For data-collection firm, tracking Super Bowl game is all business

Made your Super Bowl picks yet?

Not the teams, rather what snacks and drinks you plan to buy. Where you buy them. Your plans to watch the game with whom and where.

These are the sorts of details that determine winners and losers among retailers and consumer packaged-goods companies leading up to the game on Feb. 7.

Field Agent, the Fayetteville mobile research and retail data collection firm, is for a second year putting together a scoreboard tracking the game day decisions of at least 500 smartphone users across the country.

Last year's survey -- conducted in real time -- quizzed 529 of the 850,000 who have downloaded the company's mobile application. Surveys often center on shopping habits and where certain products can be found, but also gather other information that is used to help clients better understand customers.

Research on shoppers between the ages of 18 and 56-plus revealed that 74 percent of participants watched the 2015 game in their own homes. Only about 1 percent watched in restaurants or bars, which means retailers were handling the bulk of food and drinks for shoppers.

Field Agent will again be tracking that information, and what products and retailers most shoppers used. Users also are being asked to reveal their level of social media interaction during the game and how they plan to spend halftime. Will they be glued to the TV for Coldplay's performance? Napping during Coldplay's performance? Eating?

As entertaining as the results might be to peruse as a member of the general public, this is business for Field Agent. It is interested in more than just quirky facts people can share at their Super Bowl parties.

Their scoreboard represents a chance to show off Field Agent's abilities to capture and analyze real-time data.

"It's a capability presentation," Field Agent's Cory Nelson said. "People tuning in for a live event [all] at the same time is increasingly rare. The Super Bowl is a great event for capturing real-time data on one of the rare times that most Americans are sitting down watching the same show."

Those 500 respondents -- who report their shopping habits by submitting photos via the app -- represent just a fraction of the 114.4 million viewers who tuned in for the Super Bowl in 2015, but its enough of a sample size that Field Agent feels confident in sharing its results with the public and clients. A 30-second commercial, by the way, will cost advertisers $5 million this year.
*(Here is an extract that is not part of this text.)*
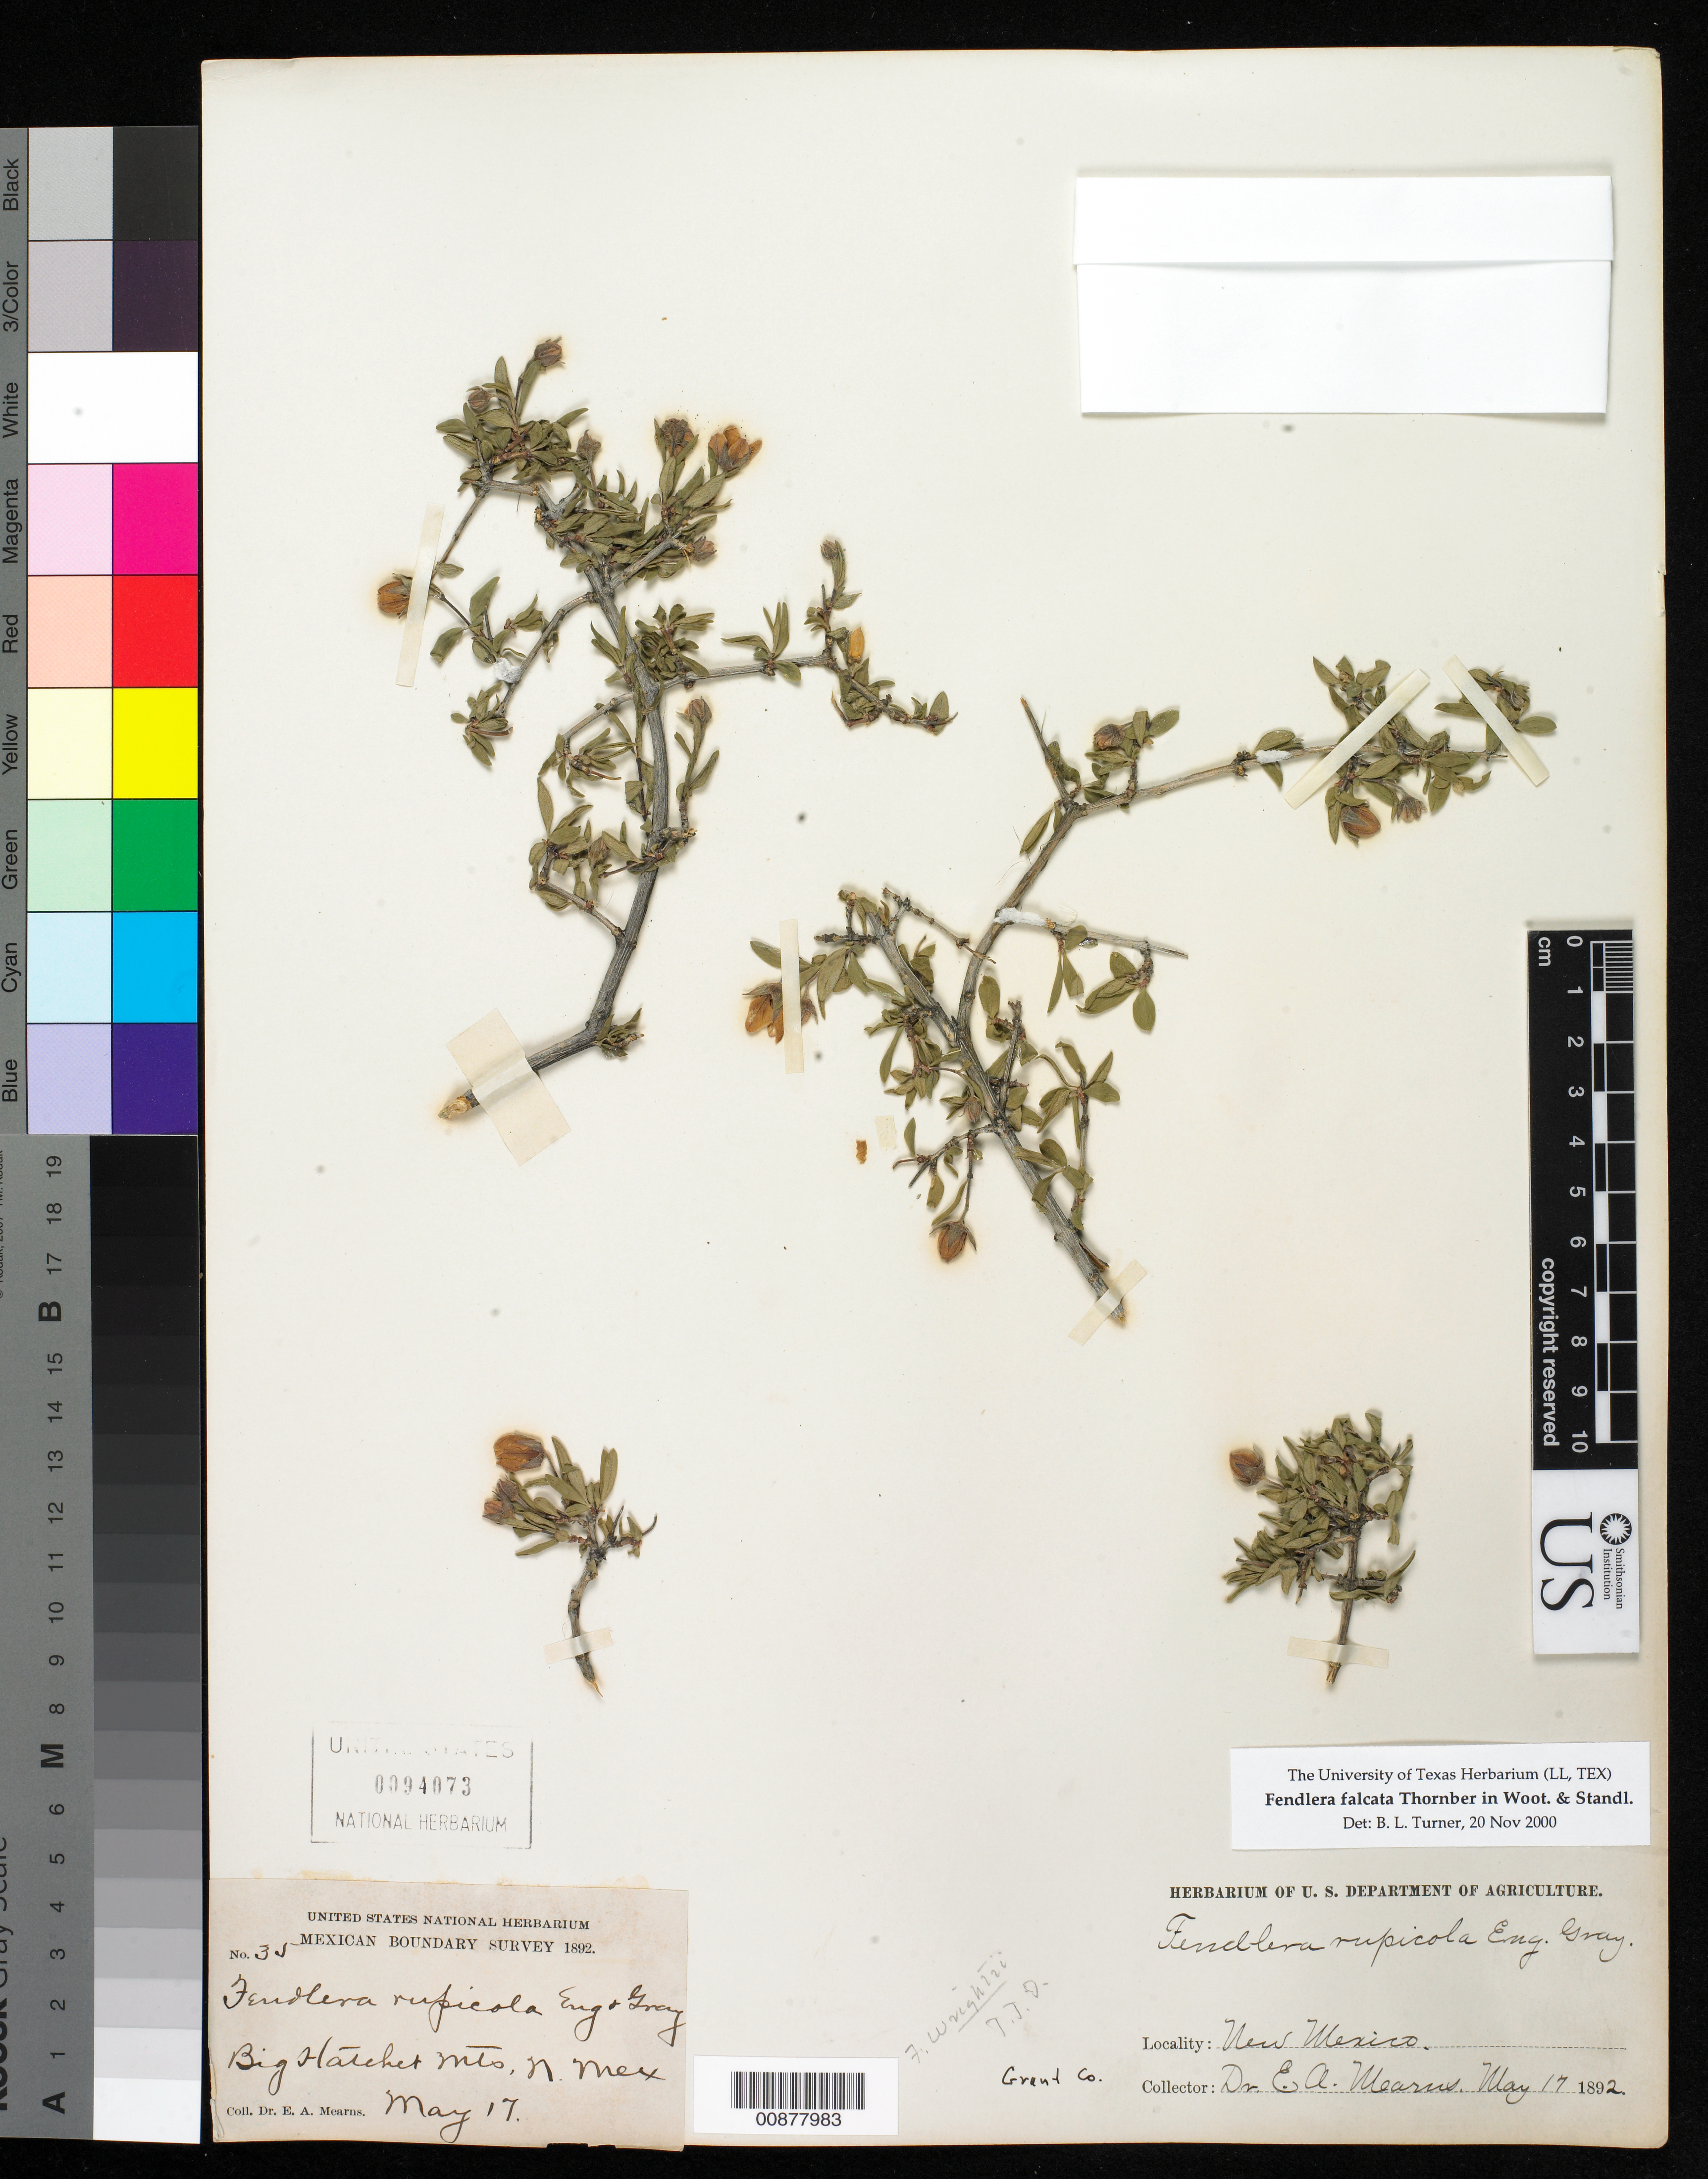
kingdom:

How do your game day habits compare with respondents? Here's a look at some of the data collected:

• Wal-Mart emerged as the preferred place to shop with 57 percent of survey participants, ranking above competitors Kroger, Target, Whole Foods and others.

• About 64 percent of shoppers, regardless of where they shopped, spent at least $25 on food and drinks.

• Coca-Cola was the top soft drink among participants at 26 percent. Pepsi came in second at 13.6 percent and, believe it or not, there were people drinking Fanta (1.6 percent).

• Prefer something a little stronger? Bud Light was the top beer at 13 percent, and vodka was the top liquor consumed by about 25.8 percent of respondents.

• Nearly 76 percent of folks surveyed named "salty snacks" among their list of must-haves to enhance their parties, followed by soft drinks (65 percent), alcohol (53 percent) and "meat products" (46 percent).

• All those salty snacks, meat products and sugary drinks led 76 percent of those surveyed to eat more frequently on Super Bowl Sunday, and 85 percent admitted they consume more calories than they ordinarily do.

No word on what percentage join me in thinking the Monday after the Super Bowl should be a federal holiday.


While we're talking quirky Super Bowl data, the following was shared by Fayetteville communications firm Mitchell Communications on behalf of Wal-Mart:

Take all the chicken wings sold by the retailer in the week leading up to the game, and the weight would be equivalent to five fully-fueled 747 jets. The Internet tells me a fully-fueled 747 weighs 735,000 pounds at takeoff. So that's, what, about 3.7 million pounds of wings?

Consumers will purchase about 35.2 million pounds of potato chips at Wal-Mart. That's the equivalent of 440 fully-loaded 18-wheeler trucks, which weigh about 80,000 pounds each.

Those chips will be dipped into 90 million ounces of dip, or the equivalent weight of more than 6 million footballs.